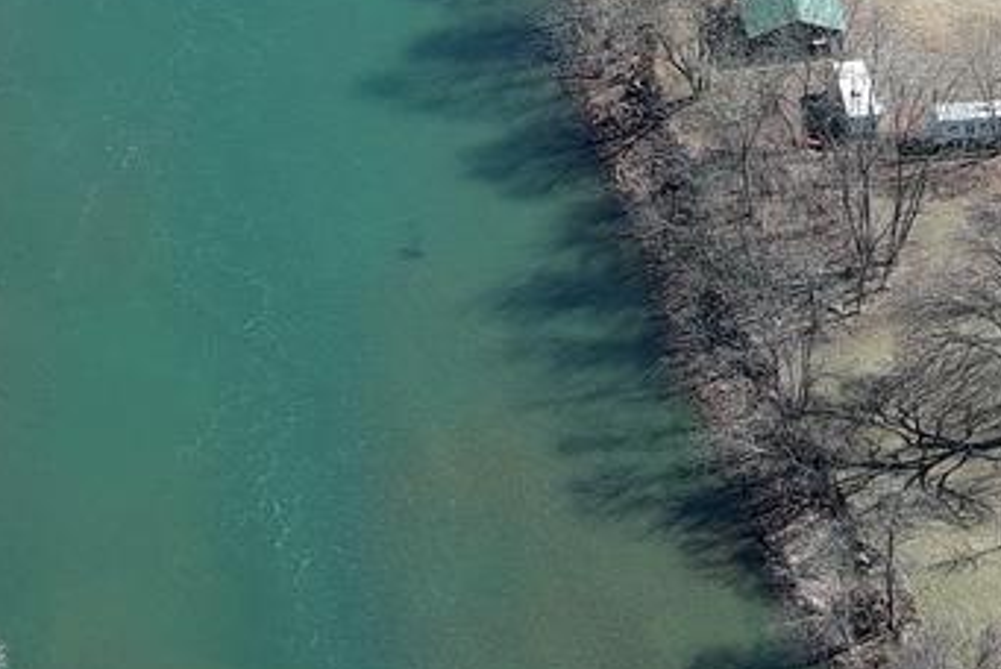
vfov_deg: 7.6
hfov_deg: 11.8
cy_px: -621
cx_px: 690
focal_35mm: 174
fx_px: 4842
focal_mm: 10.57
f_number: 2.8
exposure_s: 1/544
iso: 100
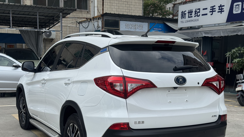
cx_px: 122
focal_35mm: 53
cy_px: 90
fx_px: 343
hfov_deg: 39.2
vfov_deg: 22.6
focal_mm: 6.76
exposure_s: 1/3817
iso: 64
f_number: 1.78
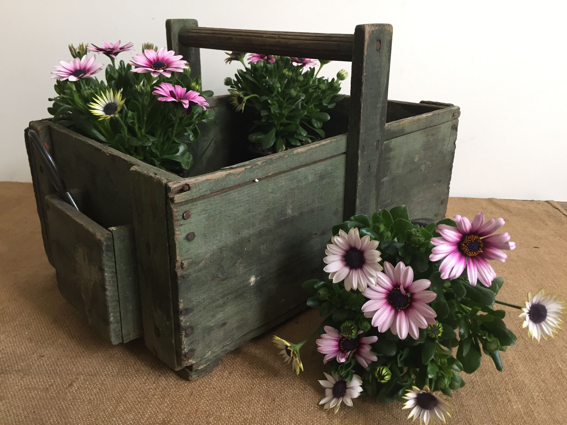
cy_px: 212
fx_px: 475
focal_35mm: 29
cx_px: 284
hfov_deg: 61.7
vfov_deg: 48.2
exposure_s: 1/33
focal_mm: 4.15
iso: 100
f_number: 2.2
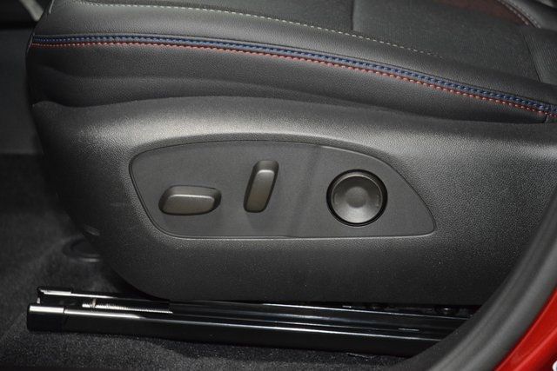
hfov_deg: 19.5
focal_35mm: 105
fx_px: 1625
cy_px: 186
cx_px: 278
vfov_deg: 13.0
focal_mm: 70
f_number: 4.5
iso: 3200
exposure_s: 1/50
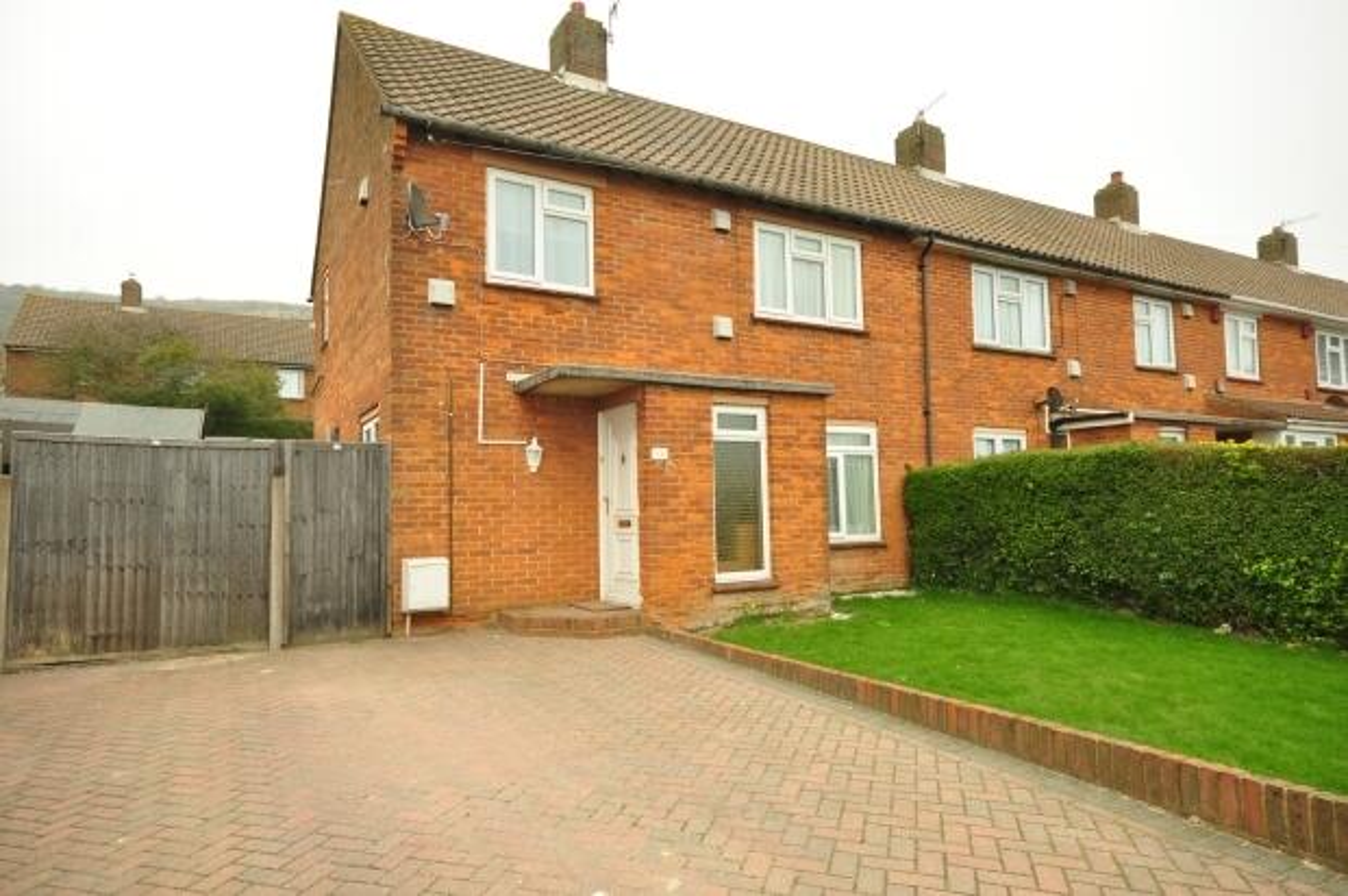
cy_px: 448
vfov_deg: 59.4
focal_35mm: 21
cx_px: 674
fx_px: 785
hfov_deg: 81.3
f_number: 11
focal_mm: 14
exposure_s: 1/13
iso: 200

===============

=== TASK STATEMENT ===
Return the complete material exactly as given, excluding images.

=== WRITTEN SOLUTION ===
vfov_deg: 7.6
hfov_deg: 11.8
cy_px: -621
cx_px: 690
focal_35mm: 174
fx_px: 4842
focal_mm: 10.57
f_number: 2.8
exposure_s: 1/544
iso: 100
cx_px: 122
focal_35mm: 53
cy_px: 90
fx_px: 343
hfov_deg: 39.2
vfov_deg: 22.6
focal_mm: 6.76
exposure_s: 1/3817
iso: 64
f_number: 1.78
cy_px: 212
fx_px: 475
focal_35mm: 29
cx_px: 284
hfov_deg: 61.7
vfov_deg: 48.2
exposure_s: 1/33
focal_mm: 4.15
iso: 100
f_number: 2.2
hfov_deg: 19.5
focal_35mm: 105
fx_px: 1625
cy_px: 186
cx_px: 278
vfov_deg: 13.0
focal_mm: 70
f_number: 4.5
iso: 3200
exposure_s: 1/50
cy_px: 448
vfov_deg: 59.4
focal_35mm: 21
cx_px: 674
fx_px: 785
hfov_deg: 81.3
f_number: 11
focal_mm: 14
exposure_s: 1/13
iso: 200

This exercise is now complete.